Start of Given information

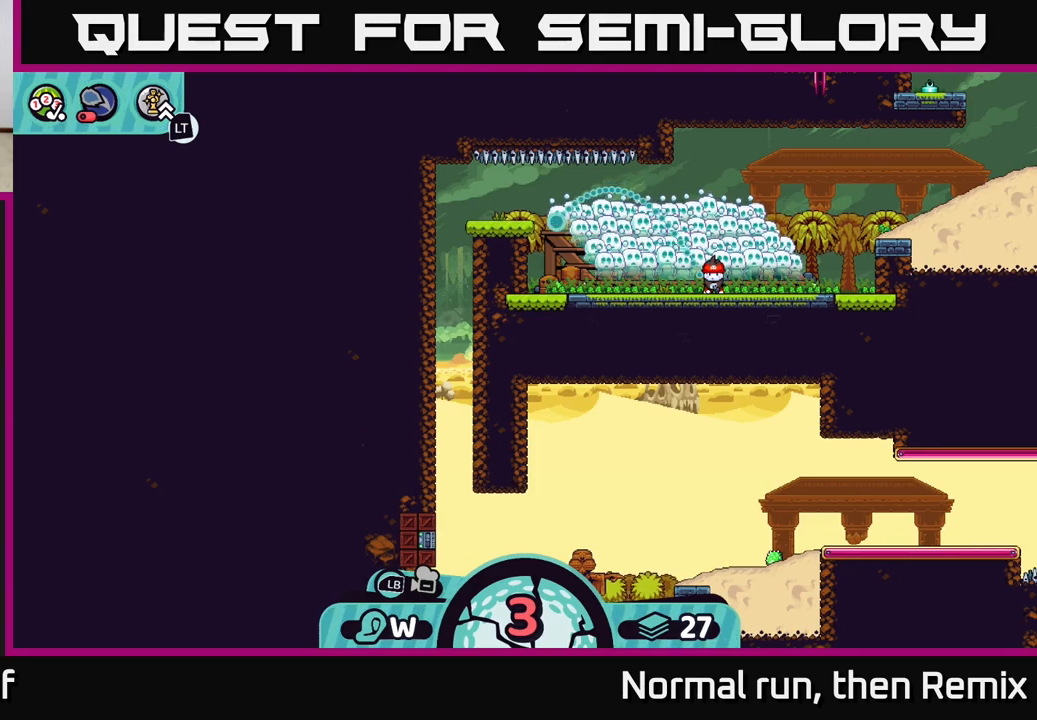
{"buttons": ["B"], "left_stick": "center", "right_stick": "center", "events": [[500, "B", "down"]]}
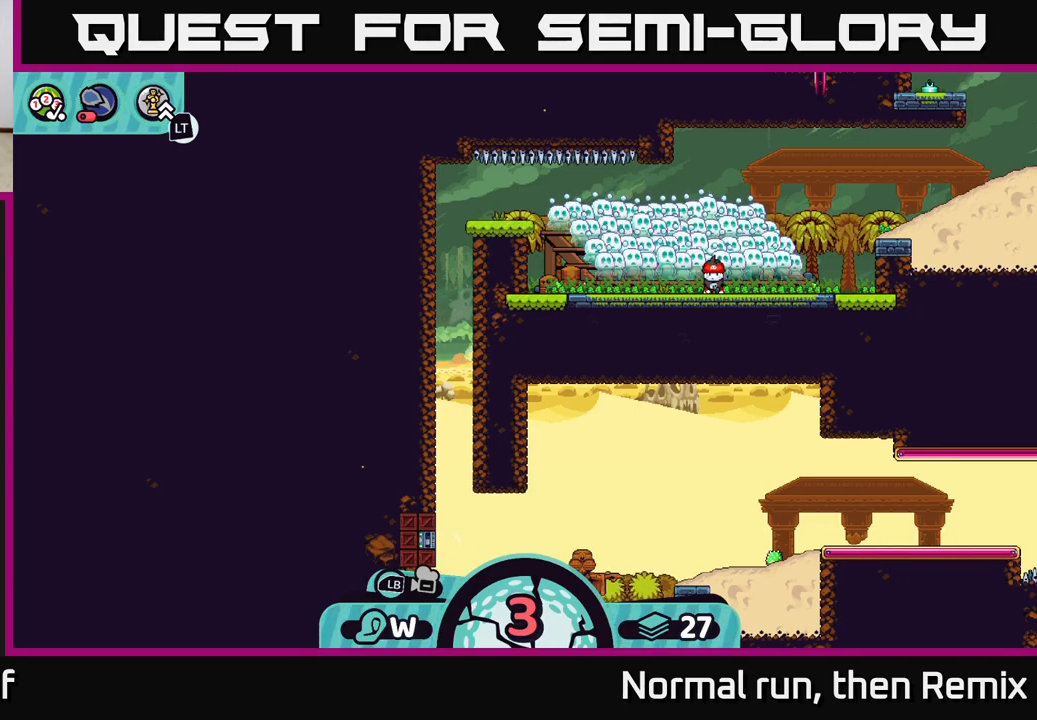
{"buttons": [], "left_stick": "center", "right_stick": "center", "events": [[100, "B", "up"], [317, "X", "down"], [383, "X", "up"]]}
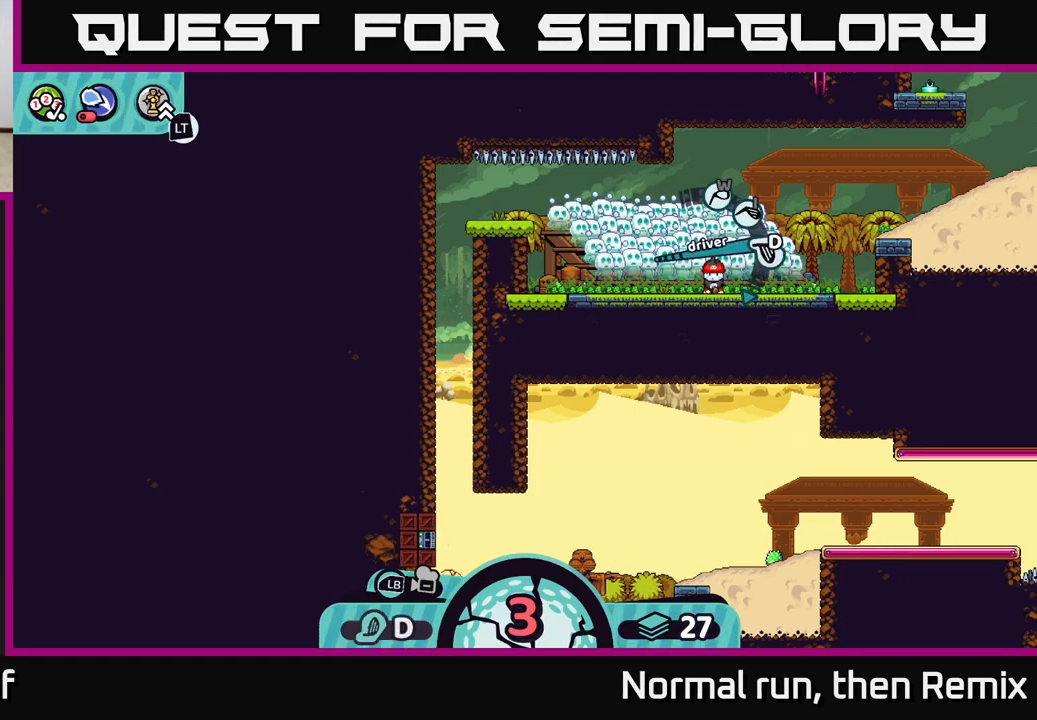
{"buttons": [], "left_stick": "center", "right_stick": "center", "events": []}
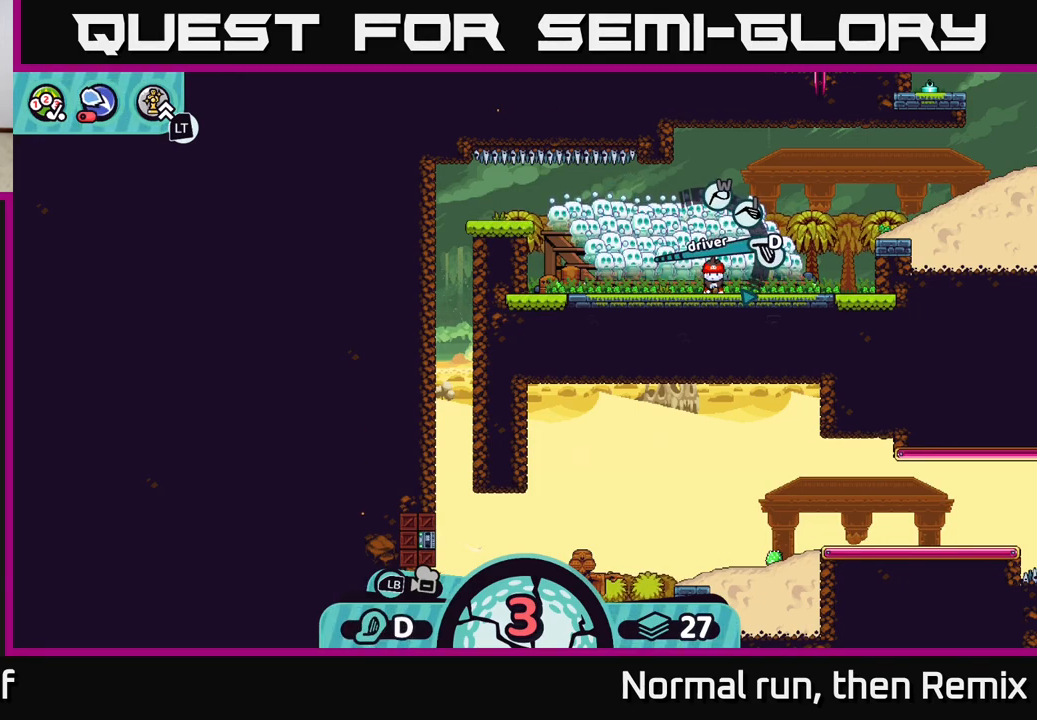
{"buttons": [], "left_stick": "center", "right_stick": "center", "events": [[83, "X", "down"], [150, "X", "up"]]}
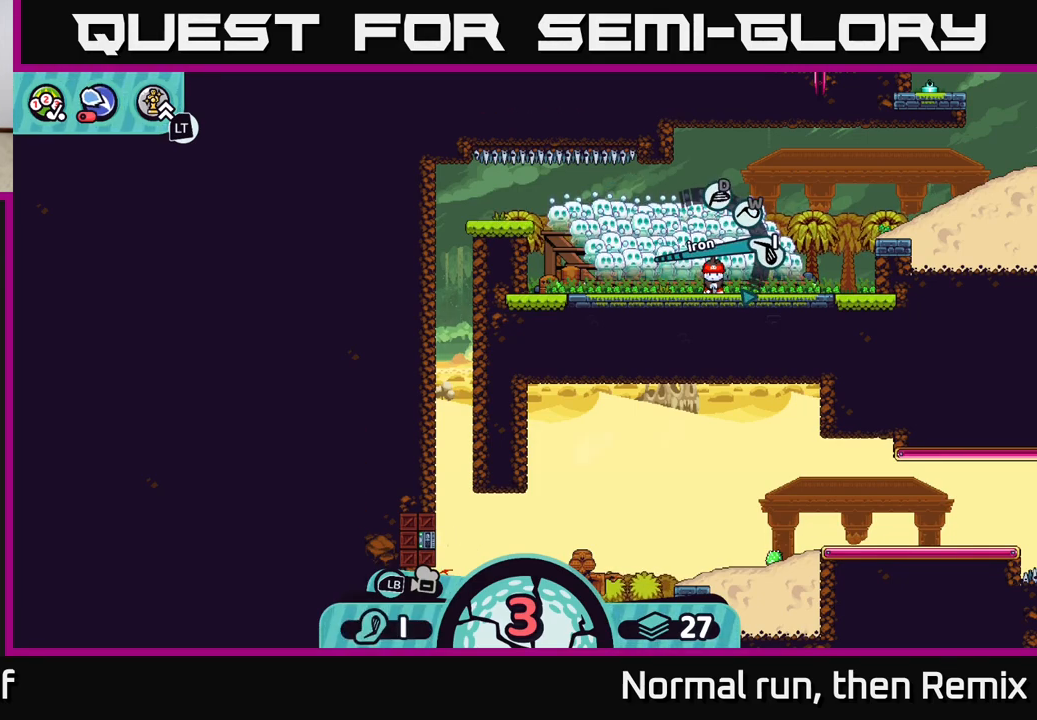
{"buttons": [], "left_stick": "center", "right_stick": "center", "events": [[300, "A", "down"], [367, "A", "up"]]}
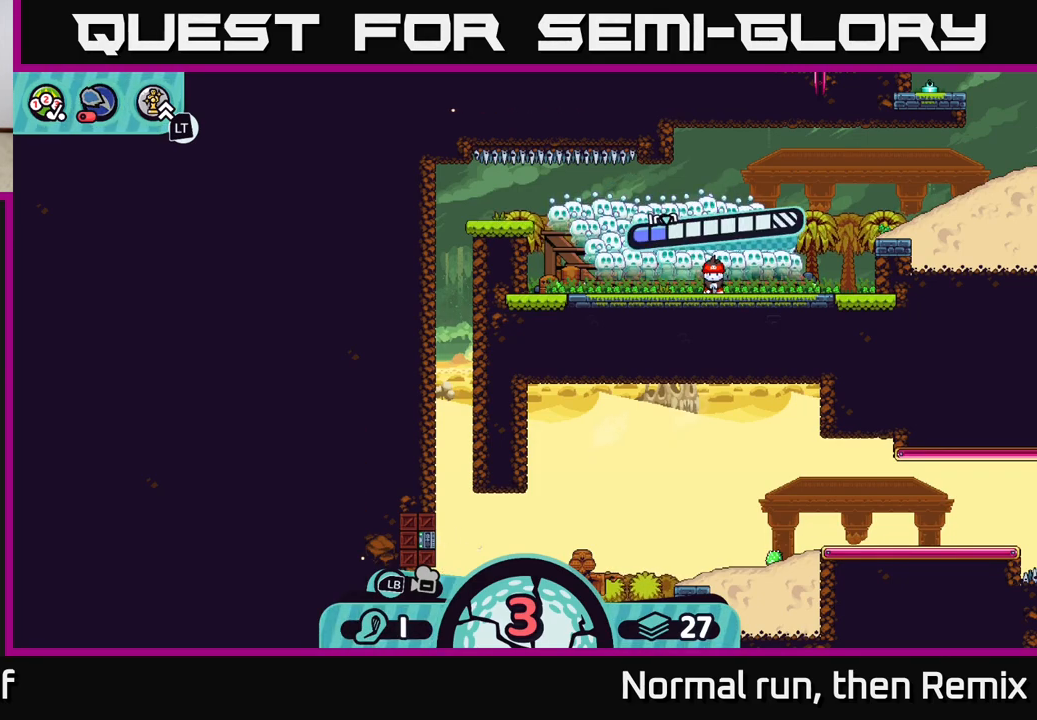
{"buttons": [], "left_stick": "center", "right_stick": "center", "events": []}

End of Given information

◆ The task
Exclude the images, then output the data above word for word.

◆ Task output
{"buttons": ["B"], "left_stick": "center", "right_stick": "center", "events": [[500, "B", "down"]]}
{"buttons": [], "left_stick": "center", "right_stick": "center", "events": [[100, "B", "up"], [317, "X", "down"], [383, "X", "up"]]}
{"buttons": [], "left_stick": "center", "right_stick": "center", "events": []}
{"buttons": [], "left_stick": "center", "right_stick": "center", "events": [[83, "X", "down"], [150, "X", "up"]]}
{"buttons": [], "left_stick": "center", "right_stick": "center", "events": [[300, "A", "down"], [367, "A", "up"]]}
{"buttons": [], "left_stick": "center", "right_stick": "center", "events": []}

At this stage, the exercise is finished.